Tonight, I just want to dwell with the meal, the fellowship. But our liturgy takes me into the heart of Maundy Thursday.
Like so many other parishes, our service ends with the lights dimming ... and then the "stripping of the altar." It's not just the altar that is stripped. It's not just the vestments and paraments and candles and Eucharistic elements that are removed. No, the whole church is stripped of every last symbol of hope.
You readers of this blog know how much I treasure my ministry as crucifer, and you have heard some of my stories about how bearing the processional cross matters to me. You've heard how joyfully I bear it in ordinary times, in baptisms, and how fiercely in heart-breaking funerals.
This week, our altar guild asked me to remove the torches and processional cross from the back of the nave during this service. I was honored to be asked, because these are objects that are very dear to my heart as an acolyte and crucifer.
In the quiet and nearly dark church, I moved to the rear of the nave, removed the torches, processed them forward ... to the altar .. and into the sacristy.
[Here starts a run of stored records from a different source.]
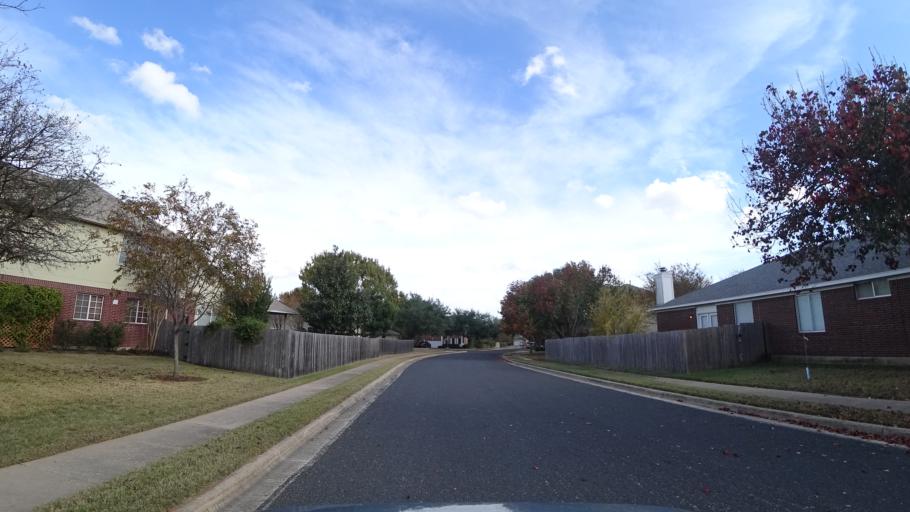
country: US
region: Texas
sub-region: Williamson County
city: Brushy Creek
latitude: 30.5065
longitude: -97.7350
With people kneeling in the darkened nave, I felt powerfully what it meant to remove those torches -- "the light of Christ" -- now extinguished and removed.
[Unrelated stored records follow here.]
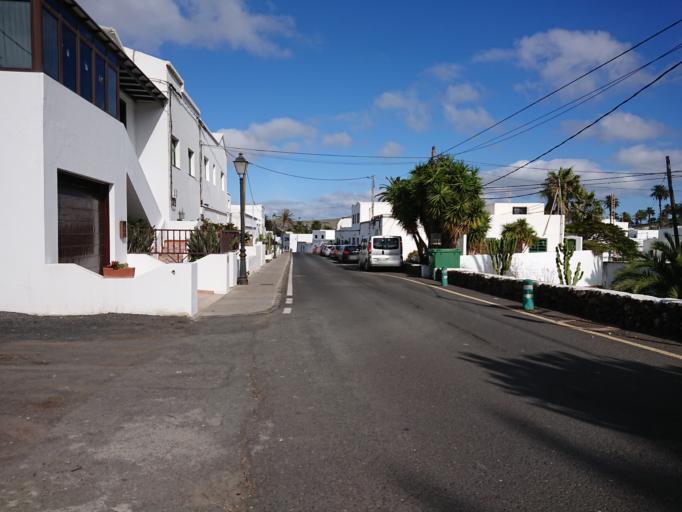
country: ES
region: Canary Islands
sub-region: Provincia de Las Palmas
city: Haria
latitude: 29.1431
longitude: -13.5034
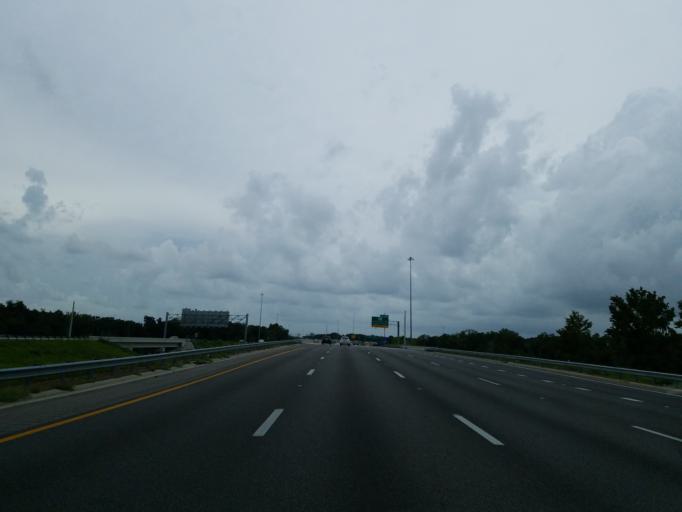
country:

Then I moved quietly back to the rear of the nave. I once again lifted our massively heavy processional cross which I have so often carried in triumphant procession, always lifting it as high as I could. But not tonight. Tonight, I moved it tenderly out of its stand. I didn't heft it high in procession. I carried it low ... slow ... and tenderly out of the nave, through the chancel, and into the sacristy. ... And it broke my heart. Every other time I have carried that cross as crucifer, I have carried it boldly as a sign of hope -- leading the procession of choir and clergy. Tonight, I carried it low, in near-darkness, removing it from our our sacred space. Removing it from our hopes and our fierce faith. I have seldom felt more mournful as I made that impossibly long trek from the back of the nave into the sacristy with that now-shrouded cross. This cross which I generally bear as a sign of hope ... I now carried in mourning and with a deep sense of loss and grief.
I didn't time any of this. But the Altar Guild members were scurrying around, stripping off all the paraments, Eucharistic vessels, altar cloths. I think I -- carrying that cross low, not high aloft -- carried the very last vestige of "Church" out of our church tonight. It felt meet and right so to do.
Then I went back to my pew in the darkness and knelt in silence, trying again -- as I do every Maundy Thursday -- to wrap my heart and soul around the events two millenia ago. Trying to grasp what Jesus' friends must have experienced. Trying to imagine what Jesus experienced, praying alone in that garden.
Praying in a dark, stripped-bare church.
And so the Triduum begins for me. I pray it will be a holy time for me and for you ... and for all God's children.
1 Comments:
I've been thinking about how ever other time I've preached, the comforting symbols of our faith surround me when I think I'm getting tongue tied. It's going to feel different preaching on Good Friday.